### WRITTEN REQUEST
Convert the lines below into a Markdown table with one row per line, skipping blank lines. Use a "Row" column for the row number and a "Line" column for the line.

### MATERIAL PROVIDED
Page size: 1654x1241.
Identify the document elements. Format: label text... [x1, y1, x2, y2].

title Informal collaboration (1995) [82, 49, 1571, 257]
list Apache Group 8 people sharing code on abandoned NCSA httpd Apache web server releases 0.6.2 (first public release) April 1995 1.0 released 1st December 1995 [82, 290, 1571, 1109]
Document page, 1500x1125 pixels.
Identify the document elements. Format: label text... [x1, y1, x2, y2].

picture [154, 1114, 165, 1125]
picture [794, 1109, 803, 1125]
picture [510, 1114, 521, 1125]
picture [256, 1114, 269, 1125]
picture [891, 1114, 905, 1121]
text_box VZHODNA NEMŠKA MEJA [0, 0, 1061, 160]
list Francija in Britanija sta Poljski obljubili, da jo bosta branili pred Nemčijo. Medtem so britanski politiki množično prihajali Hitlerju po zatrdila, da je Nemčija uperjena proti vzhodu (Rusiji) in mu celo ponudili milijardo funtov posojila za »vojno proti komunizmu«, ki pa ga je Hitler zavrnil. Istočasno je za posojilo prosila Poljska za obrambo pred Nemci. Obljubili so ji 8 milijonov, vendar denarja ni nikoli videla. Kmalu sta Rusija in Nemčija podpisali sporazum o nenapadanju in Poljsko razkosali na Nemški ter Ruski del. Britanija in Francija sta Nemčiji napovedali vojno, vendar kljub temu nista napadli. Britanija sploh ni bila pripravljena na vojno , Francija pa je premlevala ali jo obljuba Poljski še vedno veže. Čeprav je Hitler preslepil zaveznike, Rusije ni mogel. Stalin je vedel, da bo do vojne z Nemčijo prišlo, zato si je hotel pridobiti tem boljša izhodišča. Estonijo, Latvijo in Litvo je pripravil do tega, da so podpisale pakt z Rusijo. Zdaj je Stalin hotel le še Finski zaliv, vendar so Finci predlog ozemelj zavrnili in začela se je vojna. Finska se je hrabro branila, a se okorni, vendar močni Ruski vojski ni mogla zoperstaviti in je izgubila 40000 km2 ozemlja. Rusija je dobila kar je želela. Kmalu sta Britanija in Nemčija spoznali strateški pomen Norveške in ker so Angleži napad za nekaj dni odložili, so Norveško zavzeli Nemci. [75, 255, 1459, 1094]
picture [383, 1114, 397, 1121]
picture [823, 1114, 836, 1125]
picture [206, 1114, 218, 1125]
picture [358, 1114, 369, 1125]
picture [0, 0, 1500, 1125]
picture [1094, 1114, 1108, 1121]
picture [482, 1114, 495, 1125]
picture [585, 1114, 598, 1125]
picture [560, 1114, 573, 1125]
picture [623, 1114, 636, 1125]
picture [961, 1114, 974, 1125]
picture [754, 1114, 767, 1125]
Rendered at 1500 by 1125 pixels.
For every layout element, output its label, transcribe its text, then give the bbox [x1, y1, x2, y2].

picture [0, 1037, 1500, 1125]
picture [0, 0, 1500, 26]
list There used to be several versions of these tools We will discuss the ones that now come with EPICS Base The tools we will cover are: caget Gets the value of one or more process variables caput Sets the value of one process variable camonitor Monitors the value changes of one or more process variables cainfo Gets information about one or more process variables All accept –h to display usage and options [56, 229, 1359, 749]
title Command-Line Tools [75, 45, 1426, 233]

### RESULT
| Row | Line |
|---|---|
| 1 | Page size: 1654x1241. |
| 2 | Identify the document elements. Format: label text... [x1, y1, x2, y2]. |
| 3 | title Informal collaboration (1995) [82, 49, 1571, 257] |
| 4 | list Apache Group 8 people sharing code on abandoned NCSA httpd Apache web server releases 0.6.2 (first public release) April 1995 1.0 released 1st December 1995 [82, 290, 1571, 1109] |
| 5 | Document page, 1500x1125 pixels. |
| 6 | Identify the document elements. Format: label text... [x1, y1, x2, y2]. |
| 7 | picture [154, 1114, 165, 1125] |
| 8 | picture [794, 1109, 803, 1125] |
| 9 | picture [510, 1114, 521, 1125] |
| 10 | picture [256, 1114, 269, 1125] |
| 11 | picture [891, 1114, 905, 1121] |
| 12 | text_box VZHODNA NEMŠKA MEJA [0, 0, 1061, 160] |
| 13 | list Francija in Britanija sta Poljski obljubili, da jo bosta branili pred Nemčijo. Medtem so britanski politiki množično prihajali Hitlerju po zatrdila, da je Nemčija uperjena proti vzhodu (Rusiji) in mu celo ponudili milijardo funtov posojila za »vojno proti komunizmu«, ki pa ga je Hitler zavrnil. Istočasno je za posojilo prosila Poljska za obrambo pred Nemci. Obljubili so ji 8 milijonov, vendar denarja ni nikoli videla. Kmalu sta Rusija in Nemčija podpisali sporazum o nenapadanju in Poljsko razkosali na Nemški ter Ruski del. Britanija in Francija sta Nemčiji napovedali vojno, vendar kljub temu nista napadli. Britanija sploh ni bila pripravljena na vojno , Francija pa je premlevala ali jo obljuba Poljski še vedno veže. Čeprav je Hitler preslepil zaveznike, Rusije ni mogel. Stalin je vedel, da bo do vojne z Nemčijo prišlo, zato si je hotel pridobiti tem boljša izhodišča. Estonijo, Latvijo in Litvo je pripravil do tega, da so podpisale pakt z Rusijo. Zdaj je Stalin hotel le še Finski zaliv, vendar so Finci predlog ozemelj zavrnili in začela se je vojna. Finska se je hrabro branila, a se okorni, vendar močni Ruski vojski ni mogla zoperstaviti in je izgubila 40000 km2 ozemlja. Rusija je dobila kar je želela. Kmalu sta Britanija in Nemčija spoznali strateški pomen Norveške in ker so Angleži napad za nekaj dni odložili, so Norveško zavzeli Nemci. [75, 255, 1459, 1094] |
| 14 | picture [383, 1114, 397, 1121] |
| 15 | picture [823, 1114, 836, 1125] |
| 16 | picture [206, 1114, 218, 1125] |
| 17 | picture [358, 1114, 369, 1125] |
| 18 | picture [0, 0, 1500, 1125] |
| 19 | picture [1094, 1114, 1108, 1121] |
| 20 | picture [482, 1114, 495, 1125] |
| 21 | picture [585, 1114, 598, 1125] |
| 22 | picture [560, 1114, 573, 1125] |
| 23 | picture [623, 1114, 636, 1125] |
| 24 | picture [961, 1114, 974, 1125] |
| 25 | picture [754, 1114, 767, 1125] |
| 26 | Rendered at 1500 by 1125 pixels. |
| 27 | For every layout element, output its label, transcribe its text, then give the bbox [x1, y1, x2, y2]. |
| 28 | picture [0, 1037, 1500, 1125] |
| 29 | picture [0, 0, 1500, 26] |
| 30 | list There used to be several versions of these tools We will discuss the ones that now come with EPICS Base The tools we will cover are: caget Gets the value of one or more process variables caput Sets the value of one process variable camonitor Monitors the value changes of one or more process variables cainfo Gets information about one or more process variables All accept –h to display usage and options [56, 229, 1359, 749] |
| 31 | title Command-Line Tools [75, 45, 1426, 233] |